EX-3.1 2 d796335dex31.htm EX-3.1 EX-3.1

Exhibit 3.1

CNB Financial Corporation

Third Amended and Restated Articles of Incorporation

 

1.

The name of the corporation is: CNB Financial Corporation.

 

2.

The address of the registered office of the corporation in Pennsylvania (which is located in Clearfield County) is:

1 South Second Street

Clearfield, PA 16830

 

3.

The corporation is incorporated under the Business Corporation Law of 1988, as amended (the “BCL”). The term of the corporation shall be perpetual.

 

4.

The aggregate number of shares that the corporation shall have authority to issue is 50,000,000 shares, no par value per share. The Board of Directors shall have the full authority permitted by law to divide the authorized and unissued shares into classes or series, or both, and to determine for any such class or series its designation and the number of shares of the class or series and the voting rights, preferences, limitations and special rights, if any, of the shares of the class or series.

 

5.

The shareholders shall not have preemptive rights or the right to cumulate their votes in the election of directors.

 

6.

The corporation shall have unlimited power to engage in and to do any lawful business for which corporations may be incorporated under the BCL.

 

7.

If the Board of Directors is classified by the Bylaws, the number of directors of each class shall be determined by the Board of Directors and need not be equal.

 

8.

In order to effect the merger or consolidation of this corporation into another corporation which is not a wholly owned subsidiary of this corporation, the affirmative vote of 66% of the outstanding shares entitled to vote shall be required.

 

9.

The Bylaws of the corporation may be amended by the affirmative vote of a majority of the votes cast by all shareholders entitled to vote on the matter; or by the affirmative vote of a majority of the directors present and voting at a meeting of the board of directors at which a quorum is present; provided that any bylaw provision amended or adopted by the board of directors that adversely affects the rights of the shareholders must be ratified by the affirmative vote of a majority of the votes cast by all shareholders entitled to vote on the matter prior to such amended or adopted bylaw provision taking effect; provided further that any bylaw provision amended or adopted by the shareholders may only be amended or repealed by the affirmative vote of a majority of the votes cast by all shareholders entitled to vote on the matter; and provided further that any bylaw provision amended or adopted by the board of directors may be amended or repealed by the affirmative vote of a majority of the votes cast by all shareholders entitled to vote on the matter.

 

10.

In elections for directors, if a quorum is present, directors shall be elected by a “majority of votes cast” (as de-fined herein), unless the election is contested, in which case directors shall be elected by a plurality of the votes cast.
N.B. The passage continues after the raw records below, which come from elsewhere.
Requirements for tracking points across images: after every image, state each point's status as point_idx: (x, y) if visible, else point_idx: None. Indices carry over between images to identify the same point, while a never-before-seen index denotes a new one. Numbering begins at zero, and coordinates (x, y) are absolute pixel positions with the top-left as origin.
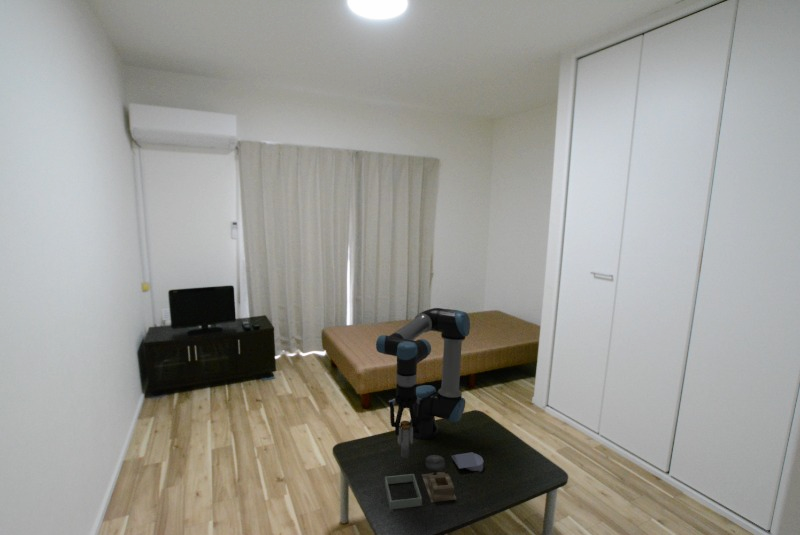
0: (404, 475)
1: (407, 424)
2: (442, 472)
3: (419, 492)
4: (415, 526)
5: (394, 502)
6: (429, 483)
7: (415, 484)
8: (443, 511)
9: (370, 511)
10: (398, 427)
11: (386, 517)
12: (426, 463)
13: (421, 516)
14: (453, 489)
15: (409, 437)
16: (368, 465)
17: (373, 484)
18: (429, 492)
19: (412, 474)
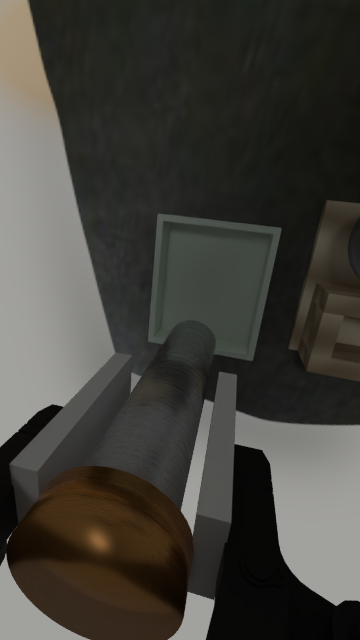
0: (237, 228)
1: (115, 619)
2: None
3: (256, 334)
4: (208, 394)
5: (161, 343)
6: (318, 298)
7: (262, 285)
8: (310, 379)
9: (105, 310)
10: (1, 545)
11: (143, 343)
12: (353, 245)
13: (237, 373)
14: None
15: (216, 389)
16: (128, 60)
17: (130, 195)
18: (305, 307)
19: (273, 231)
An election shall be contested if, as determined by the Board of Directors, the number of nominees exceeds the number of directors to be elected. For purposes of this Article 10, a “majority of votes cast” means that the number of shares voted “for” a director exceeds the number of votes cast “against” that director.

 

11.

The corporation may issue uncertificated shares of any or all classes and series of the corporation’s shares.